Em sua análise, Spirito demonstra que “os antecedentes próximos do Pragmatismo são o intelectualismo empírico e o intelectualismo idealista”, e que “na exigência de reagir contra toda forma de intelectualismo deve achar-se a razão de ser do Pragmatismo”. Enquanto para o intelectualismo “o caráter primordial da verdade consiste em sua objetividade e, portanto, em sua imutabilidade e eternidade... o pragmatismo é a antítese desta posição: a verdade, a realidade mesma estão em função do sujeito e, portanto, em contínuo devir”.

O modo de pensar pragmatista, portanto, veio a desenvolver-se paulatinamente na Europa, tendo o ideal presente em Francis Bacon e em Galileu sido reproduzido no pensamento de Augusto Comte, cujo mote “Savoir pour prevoir, afin de pouvoir” era uma palavra de ordem da visão empirista e pragmática da realidade. Comte, antimetafísico e anticlerical, idealizador de uma Religião da Humanidade, torna-se um modelo do modo de pensar pragmatista.

A longa tradição empirista - que tem suas raízes nos séculos XVI e XVII, especialmente no Novum Organum, de Francis Bacon - se, por um lado, contribuiu para a libertação da pesquisa dos dogmas da cultura eclesiástica, por outro lado, com seu ideal de conhecer a natureza para dela servir-se, culminou numa visão utilitarista da Ciência.

Imagens de dados em gráficos

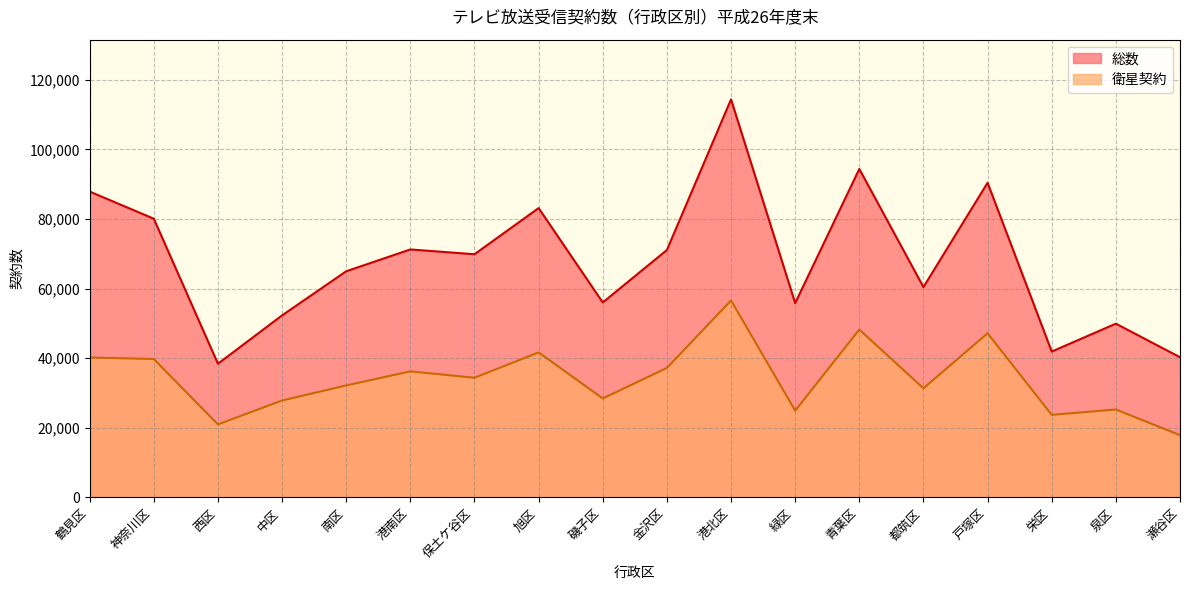

The 衛星契約 series shows 20970 at 西区. True or false?

True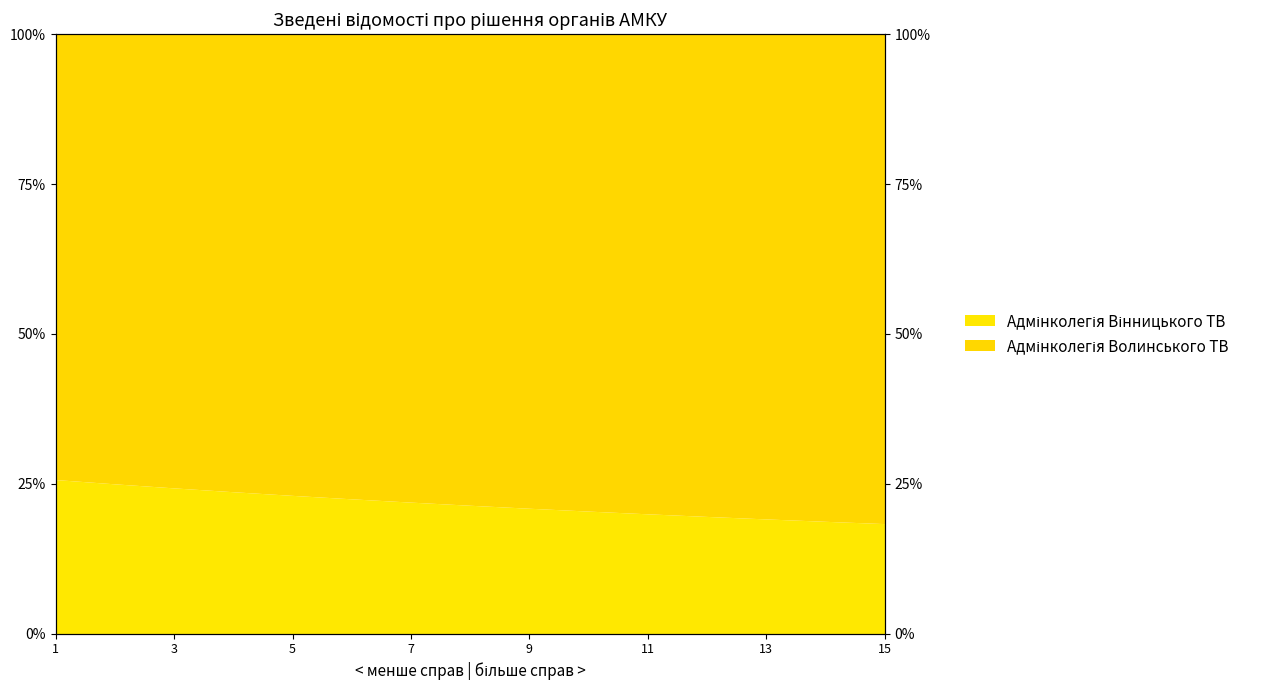

Is it true that the value at 8 is 0.2?

True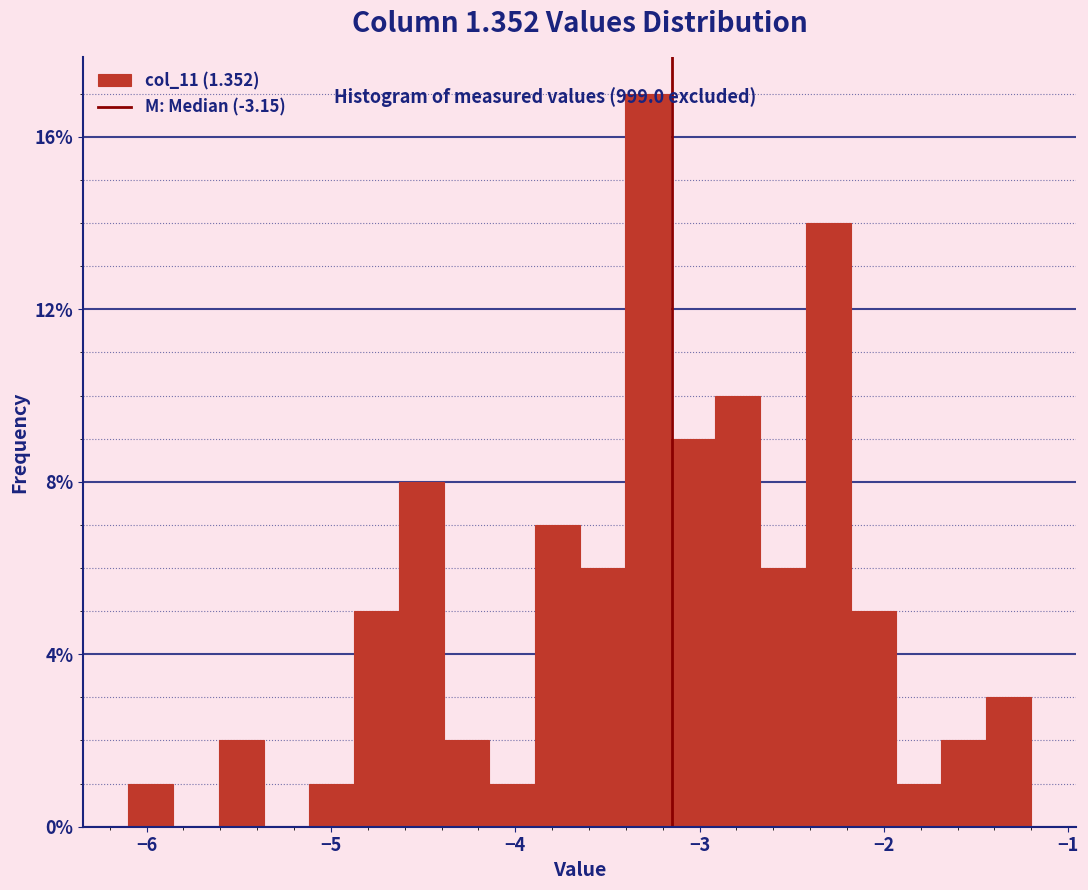

Around what value on the x-axis is the tallest bar? Give the approximate position of its centre, as read against the axis.

-3.3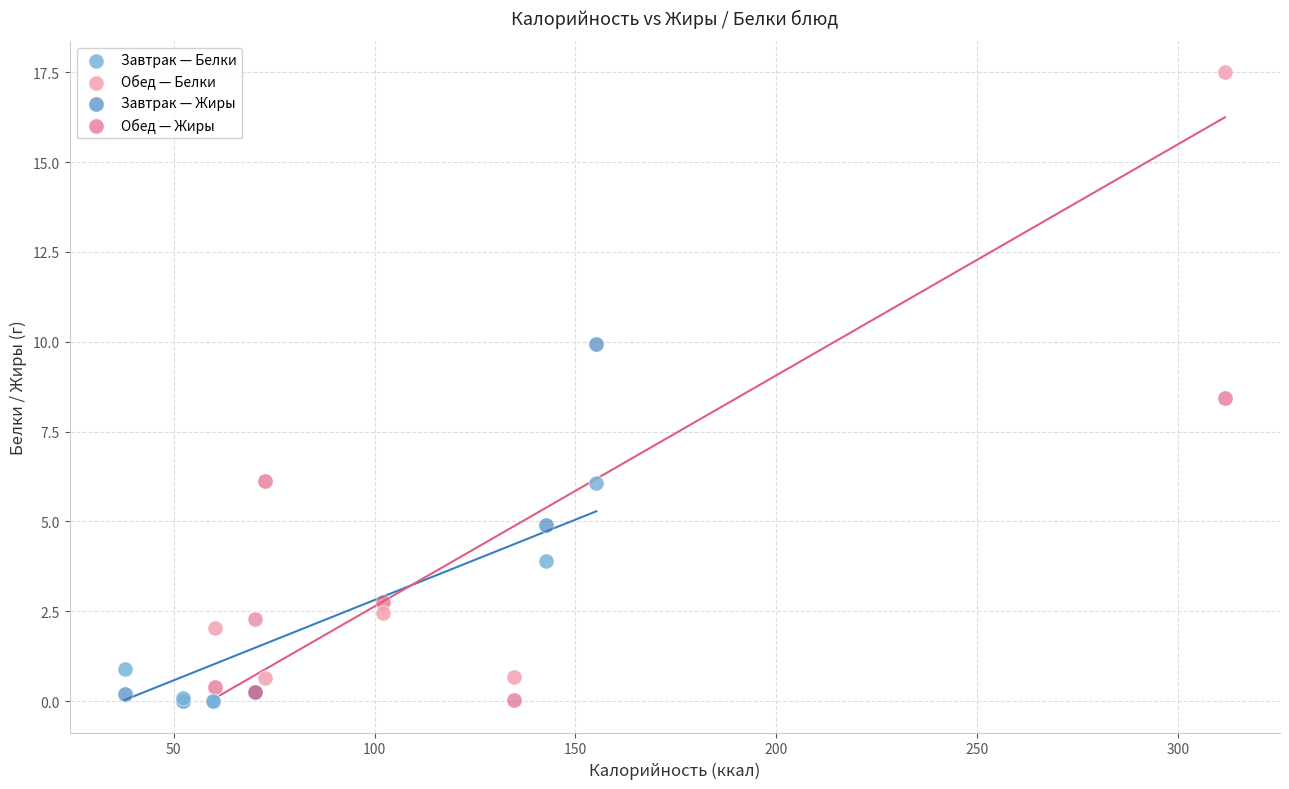

Which series reaches the maximum Y coordinate?

Обед — Белки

LISTA DE EXERCÍCIOS:
#1 Segundo o trecho sobre o pragmatismo, em que obra de Francis Bacon a longa tradição empirista tem especialmente suas raízes?
#2 Indique se cada afirmação concorda com o trecho sobre o pragmatismo e cite as palavras que decidem: (a) Para o intelectualismo, a verdade é imutável e eterna. (b) Comte defendia a metafísica. (c) A tradição empirista culminou numa visão utilitarista da Ciência.

RESPOSTAS POR TAREFA:
#1 No Novum Organum.

#2
(a) Sim: "o caráter primordial da verdade consiste em sua objetividade e, portanto, em sua imutabilidade e eternidade".
(b) Não: "Comte, antimetafísico e anticlerical".
(c) Sim: "culminou numa visão utilitarista da Ciência".